> [WHAT YOU NEED TO DO]:
Please repeat exactly the lines below from the one containing "This capture is" down to the one containing "the smooth grey rock at [x1=0, y1=100, x2=51, y2=131], 17.49", both included, and nothing else.

--- SUPPLIED MATERIAL ---

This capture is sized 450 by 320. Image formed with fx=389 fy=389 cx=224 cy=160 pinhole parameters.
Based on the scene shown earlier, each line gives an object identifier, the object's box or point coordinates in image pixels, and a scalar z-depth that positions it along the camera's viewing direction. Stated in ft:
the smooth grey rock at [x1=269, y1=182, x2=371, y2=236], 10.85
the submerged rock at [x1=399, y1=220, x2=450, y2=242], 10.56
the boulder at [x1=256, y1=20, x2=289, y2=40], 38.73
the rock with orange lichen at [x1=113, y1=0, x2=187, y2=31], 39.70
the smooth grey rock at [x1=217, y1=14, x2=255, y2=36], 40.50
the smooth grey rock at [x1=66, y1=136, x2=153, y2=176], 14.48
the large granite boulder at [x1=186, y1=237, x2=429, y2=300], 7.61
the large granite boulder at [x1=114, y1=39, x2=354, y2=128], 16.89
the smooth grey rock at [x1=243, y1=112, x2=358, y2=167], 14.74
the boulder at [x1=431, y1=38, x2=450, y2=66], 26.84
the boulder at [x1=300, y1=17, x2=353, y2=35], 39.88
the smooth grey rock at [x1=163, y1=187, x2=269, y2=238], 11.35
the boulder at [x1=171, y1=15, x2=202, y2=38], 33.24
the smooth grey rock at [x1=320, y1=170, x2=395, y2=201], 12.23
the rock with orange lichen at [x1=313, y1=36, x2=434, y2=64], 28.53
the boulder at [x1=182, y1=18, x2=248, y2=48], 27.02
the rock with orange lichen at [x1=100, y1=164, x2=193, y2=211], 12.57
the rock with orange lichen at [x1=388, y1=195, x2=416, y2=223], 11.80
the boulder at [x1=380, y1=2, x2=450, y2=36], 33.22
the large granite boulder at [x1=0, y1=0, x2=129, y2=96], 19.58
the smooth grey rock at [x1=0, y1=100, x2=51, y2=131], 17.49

---
--- SUPPLIED MATERIAL ---

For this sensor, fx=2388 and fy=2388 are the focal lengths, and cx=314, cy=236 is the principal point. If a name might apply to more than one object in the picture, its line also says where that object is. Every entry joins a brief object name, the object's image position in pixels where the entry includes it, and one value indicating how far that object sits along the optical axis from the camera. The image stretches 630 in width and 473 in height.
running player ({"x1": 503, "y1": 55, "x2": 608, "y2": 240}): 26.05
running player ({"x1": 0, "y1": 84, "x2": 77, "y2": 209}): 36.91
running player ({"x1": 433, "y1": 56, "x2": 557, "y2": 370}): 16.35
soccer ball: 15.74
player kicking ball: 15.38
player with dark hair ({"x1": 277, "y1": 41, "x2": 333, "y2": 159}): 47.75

---

> [RESPONSE TO THE EXERCISE]:
This capture is sized 450 by 320. Image formed with fx=389 fy=389 cx=224 cy=160 pinhole parameters.
Based on the scene shown earlier, each line gives an object identifier, the object's box or point coordinates in image pixels, and a scalar z-depth that positions it along the camera's viewing direction. Stated in ft:
the smooth grey rock at [x1=269, y1=182, x2=371, y2=236], 10.85
the submerged rock at [x1=399, y1=220, x2=450, y2=242], 10.56
the boulder at [x1=256, y1=20, x2=289, y2=40], 38.73
the rock with orange lichen at [x1=113, y1=0, x2=187, y2=31], 39.70
the smooth grey rock at [x1=217, y1=14, x2=255, y2=36], 40.50
the smooth grey rock at [x1=66, y1=136, x2=153, y2=176], 14.48
the large granite boulder at [x1=186, y1=237, x2=429, y2=300], 7.61
the large granite boulder at [x1=114, y1=39, x2=354, y2=128], 16.89
the smooth grey rock at [x1=243, y1=112, x2=358, y2=167], 14.74
the boulder at [x1=431, y1=38, x2=450, y2=66], 26.84
the boulder at [x1=300, y1=17, x2=353, y2=35], 39.88
the smooth grey rock at [x1=163, y1=187, x2=269, y2=238], 11.35
the boulder at [x1=171, y1=15, x2=202, y2=38], 33.24
the smooth grey rock at [x1=320, y1=170, x2=395, y2=201], 12.23
the rock with orange lichen at [x1=313, y1=36, x2=434, y2=64], 28.53
the boulder at [x1=182, y1=18, x2=248, y2=48], 27.02
the rock with orange lichen at [x1=100, y1=164, x2=193, y2=211], 12.57
the rock with orange lichen at [x1=388, y1=195, x2=416, y2=223], 11.80
the boulder at [x1=380, y1=2, x2=450, y2=36], 33.22
the large granite boulder at [x1=0, y1=0, x2=129, y2=96], 19.58
the smooth grey rock at [x1=0, y1=100, x2=51, y2=131], 17.49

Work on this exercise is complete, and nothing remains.